Sunday, February 1, 2015

driving



I miss driving. It’s kind of a funny thing to say, given the sheer amount of time I spend in the car for my work commute, for running my kids to and fro, for any number of daily tasks. Such activity is a necessity of my daily life—it’s not driving.

This evening I had to make a quick trip through darkened streets to pick up my youngest. The streets were unusually quiet as everyone was presumably watching the Superbowl. Inside my car, The War on Drugs (horrible name but absolutely magical band) was on at full volume. The moon peaked out from behind the clouds and suddenly I wanted to just keep driving, on and on, no thought to destination. That is driving. This small moment of it was as raindrops are to one dying of thirst in the desert.

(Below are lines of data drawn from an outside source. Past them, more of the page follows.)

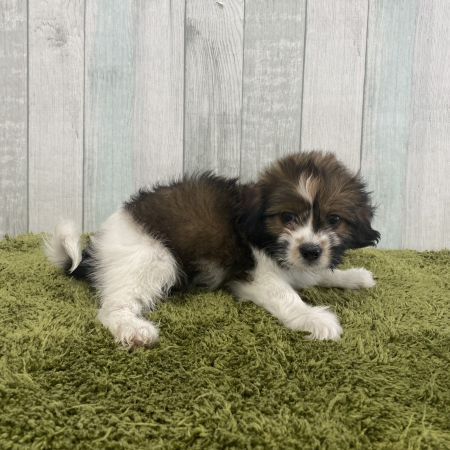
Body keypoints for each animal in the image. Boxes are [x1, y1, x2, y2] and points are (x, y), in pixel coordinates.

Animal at [45, 151, 380, 348]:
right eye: (287, 218)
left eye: (334, 220)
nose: (310, 250)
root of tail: (95, 249)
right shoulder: (251, 273)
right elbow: (286, 296)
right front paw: (314, 318)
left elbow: (319, 273)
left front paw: (353, 276)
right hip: (152, 256)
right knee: (111, 308)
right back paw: (133, 329)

Growing up rural, I did a lot of driving with no actual destination. Especially on dirt roads throughout the mountains, but also on side roads that were lightly traveled. You could put in miles and not see another pair of headlights. My mind would quiet down and I would experience a very rare calm. Just me, cigarettes and whatever cassette I was playing. If it was a clear night, I’d stop somewhere random and look at the stars. Every single time I would think of the Huck Finn quote:

We had the sky up there, all speckled with stars, and we used to lay on our backs and look up at them, and discuss about whether they was made or only just happened.

If it was raining, I wouldn’t stop. I’d just keep driving, sometimes turning off the music so I could listen to the swish of the swipes, a soothing effect that suggested all storms could be washed away and one could begin anew. I was not yet so far from my Catholic upbringing to think that redemption was unimportant, even as my mind wrestled with my body. Such conflict is endless and repetitive and we are probably a long way from evolving past it. Maybe it makes us human. I was just grateful for the ability of the rain to wash it away.

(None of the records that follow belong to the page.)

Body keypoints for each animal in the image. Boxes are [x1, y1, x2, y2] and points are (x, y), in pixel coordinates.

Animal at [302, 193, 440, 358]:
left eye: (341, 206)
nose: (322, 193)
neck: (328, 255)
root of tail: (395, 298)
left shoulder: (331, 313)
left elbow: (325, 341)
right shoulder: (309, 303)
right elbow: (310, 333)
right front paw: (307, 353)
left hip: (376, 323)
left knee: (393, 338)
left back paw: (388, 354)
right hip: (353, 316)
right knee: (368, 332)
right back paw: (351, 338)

Driving was mostly done alone, but on rare times there was company. The time I picked up my girlfriend and we ended up in the woods under the stars and for the first time I understood the magic of intimacy. The driving made it possible. The time my best friend and I drove into the woods, drinking down a six pack and chain smoking, while it began to snow. The way the snow looked in the headlights is a beautiful sight I will take with me to my grave. If you’ve been blessed with a friend like he is, and to share such a moment, you will never die bitter. Beauty is always possible.

So many drives then, so few now. Tonight I’m driving and a voice drifts out of the speakers. “I’m just a bit rundown here at the moment.” I am, and maybe driving would cure that, but I have responsibilities and so I return home. I wonder how one makes time to drive when they don’t know when they will need that time. Magic is intent, I like to say. But not all magic is intent; sometimes it is happenstance. Sometimes the doors open when you press the clutch down and shift up, sometimes when you shift down, and many times not at all.

I rarely, if ever, figure things out. Yet once in a while I’m graced with a moment, the hum of the engine and the churn of the tires on the pavement gifting the moment of beauty beneath stars that have no need to reveal whether they were made or just happened. Because it is one and the same.